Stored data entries
───

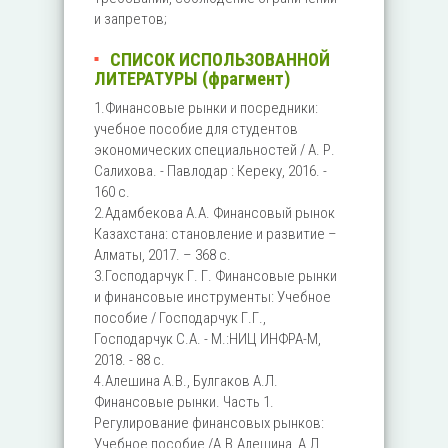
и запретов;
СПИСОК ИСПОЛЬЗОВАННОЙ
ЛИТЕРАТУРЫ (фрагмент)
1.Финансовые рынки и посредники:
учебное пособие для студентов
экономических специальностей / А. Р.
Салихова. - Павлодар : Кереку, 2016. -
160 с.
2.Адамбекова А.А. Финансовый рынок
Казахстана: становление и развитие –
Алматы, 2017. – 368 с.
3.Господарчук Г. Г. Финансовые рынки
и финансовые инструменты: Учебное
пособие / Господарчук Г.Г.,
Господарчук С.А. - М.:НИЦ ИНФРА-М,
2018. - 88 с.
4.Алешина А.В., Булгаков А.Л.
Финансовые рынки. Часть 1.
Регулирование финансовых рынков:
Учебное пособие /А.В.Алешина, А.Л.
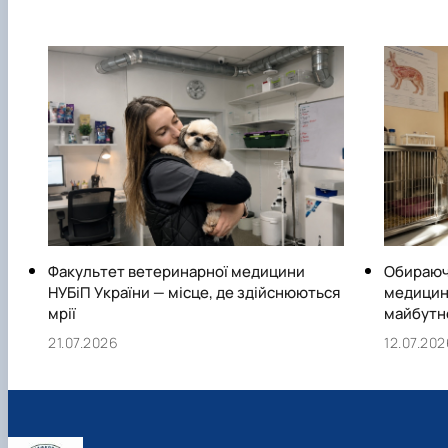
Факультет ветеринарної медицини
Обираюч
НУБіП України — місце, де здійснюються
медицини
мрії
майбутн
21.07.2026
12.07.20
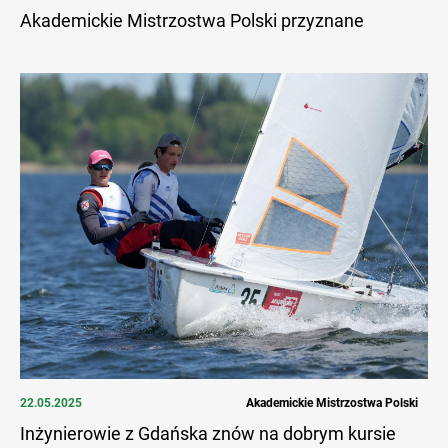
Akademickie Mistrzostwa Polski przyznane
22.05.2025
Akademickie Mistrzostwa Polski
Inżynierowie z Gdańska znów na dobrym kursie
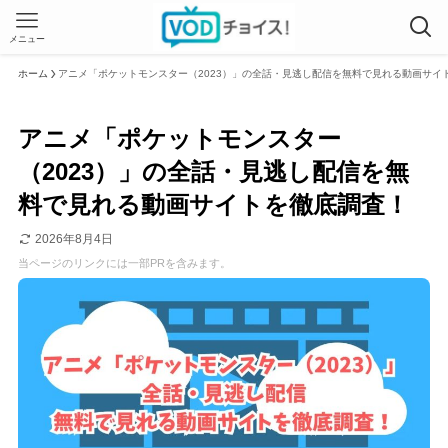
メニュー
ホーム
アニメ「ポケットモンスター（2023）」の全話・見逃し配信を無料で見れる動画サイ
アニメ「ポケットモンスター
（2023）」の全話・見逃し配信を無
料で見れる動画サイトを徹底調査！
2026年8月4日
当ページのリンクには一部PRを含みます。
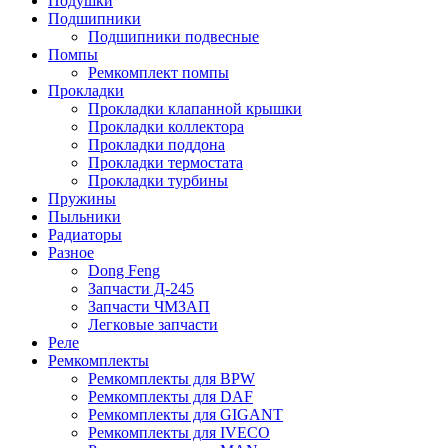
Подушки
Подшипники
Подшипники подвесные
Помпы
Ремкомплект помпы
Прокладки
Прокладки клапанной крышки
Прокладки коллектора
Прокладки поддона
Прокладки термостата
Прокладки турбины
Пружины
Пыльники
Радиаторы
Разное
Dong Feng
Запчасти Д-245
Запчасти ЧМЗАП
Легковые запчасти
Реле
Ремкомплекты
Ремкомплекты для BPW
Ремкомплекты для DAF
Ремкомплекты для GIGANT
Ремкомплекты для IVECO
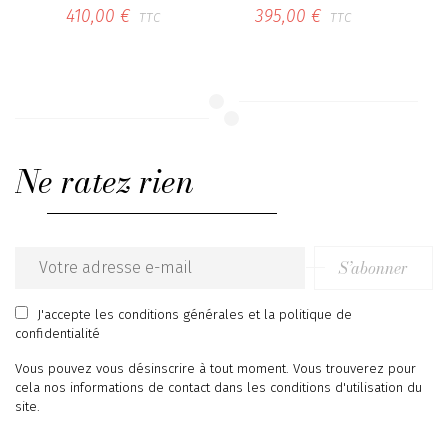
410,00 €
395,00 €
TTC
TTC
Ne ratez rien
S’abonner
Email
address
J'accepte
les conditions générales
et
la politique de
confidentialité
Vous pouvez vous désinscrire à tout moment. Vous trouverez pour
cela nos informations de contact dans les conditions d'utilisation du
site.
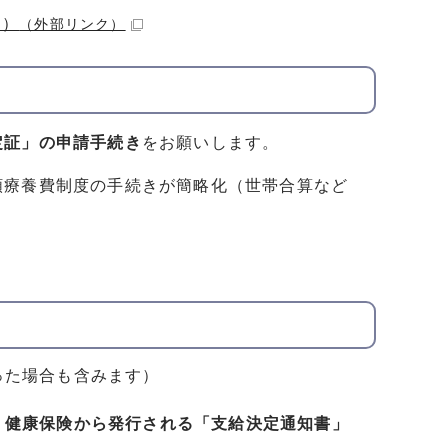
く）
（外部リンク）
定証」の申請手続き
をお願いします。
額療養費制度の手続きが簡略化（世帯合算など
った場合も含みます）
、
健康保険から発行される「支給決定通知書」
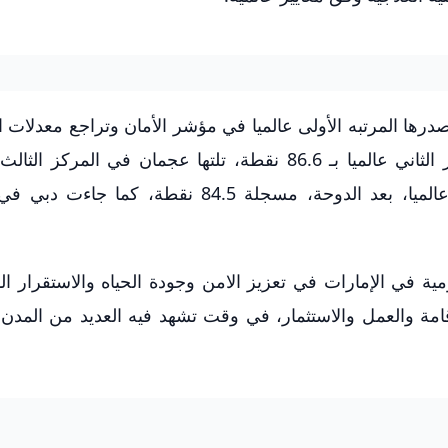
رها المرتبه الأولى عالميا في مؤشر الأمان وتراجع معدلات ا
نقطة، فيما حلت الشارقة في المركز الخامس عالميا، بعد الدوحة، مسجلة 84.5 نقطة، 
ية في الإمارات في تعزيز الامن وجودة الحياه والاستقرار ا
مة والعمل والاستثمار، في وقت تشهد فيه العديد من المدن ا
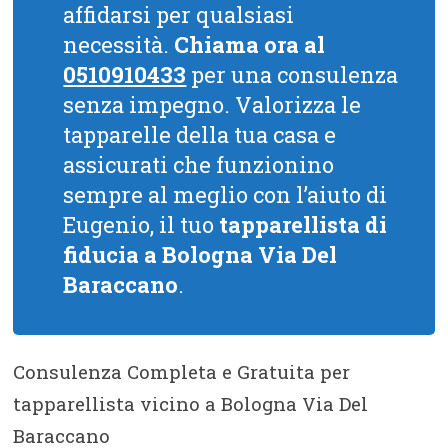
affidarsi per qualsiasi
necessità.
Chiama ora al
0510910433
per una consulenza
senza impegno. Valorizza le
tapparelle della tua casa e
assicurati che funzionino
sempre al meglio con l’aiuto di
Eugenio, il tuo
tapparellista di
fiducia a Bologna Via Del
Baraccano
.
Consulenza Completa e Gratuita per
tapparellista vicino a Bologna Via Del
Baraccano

───

*Directions for this task*. A word-for-word repeat of the lines from the line with "Прокладки турбины" to the last line of the data, both ends included and pictures left out, is all that should appear.

*Response below*.
Прокладки турбины
Пружины
Пыльники
Радиаторы
Разное
Dong Feng
Запчасти Д-245
Запчасти ЧМЗАП
Легковые запчасти
Реле
Ремкомплекты
Ремкомплекты для BPW
Ремкомплекты для DAF
Ремкомплекты для GIGANT
Ремкомплекты для IVECO
410,00 €
395,00 €
TTC
TTC
Ne ratez rien
S’abonner
Email
address
J'accepte
les conditions générales
et
la politique de
confidentialité
Vous pouvez vous désinscrire à tout moment. Vous trouverez pour
cela nos informations de contact dans les conditions d'utilisation du
site.
く）
（外部リンク）
定証」の申請手続き
をお願いします。
額療養費制度の手続きが簡略化（世帯合算など
った場合も含みます）
、
健康保険から発行される「支給決定通知書」
رها المرتبه الأولى عالميا في مؤشر الأمان وتراجع معدلات ا
نقطة، فيما حلت الشارقة في المركز الخامس عالميا، بعد الدوحة، مسجلة 84.5 نقطة، 
ية في الإمارات في تعزيز الامن وجودة الحياه والاستقرار ا
مة والعمل والاستثمار، في وقت تشهد فيه العديد من المدن ا
affidarsi per qualsiasi
necessità.
Chiama ora al
0510910433
per una consulenza
senza impegno. Valorizza le
tapparelle della tua casa e
assicurati che funzionino
sempre al meglio con l’aiuto di
Eugenio, il tuo
tapparellista di
fiducia a Bologna Via Del
Baraccano
.
Consulenza Completa e Gratuita per
tapparellista vicino a Bologna Via Del
Baraccano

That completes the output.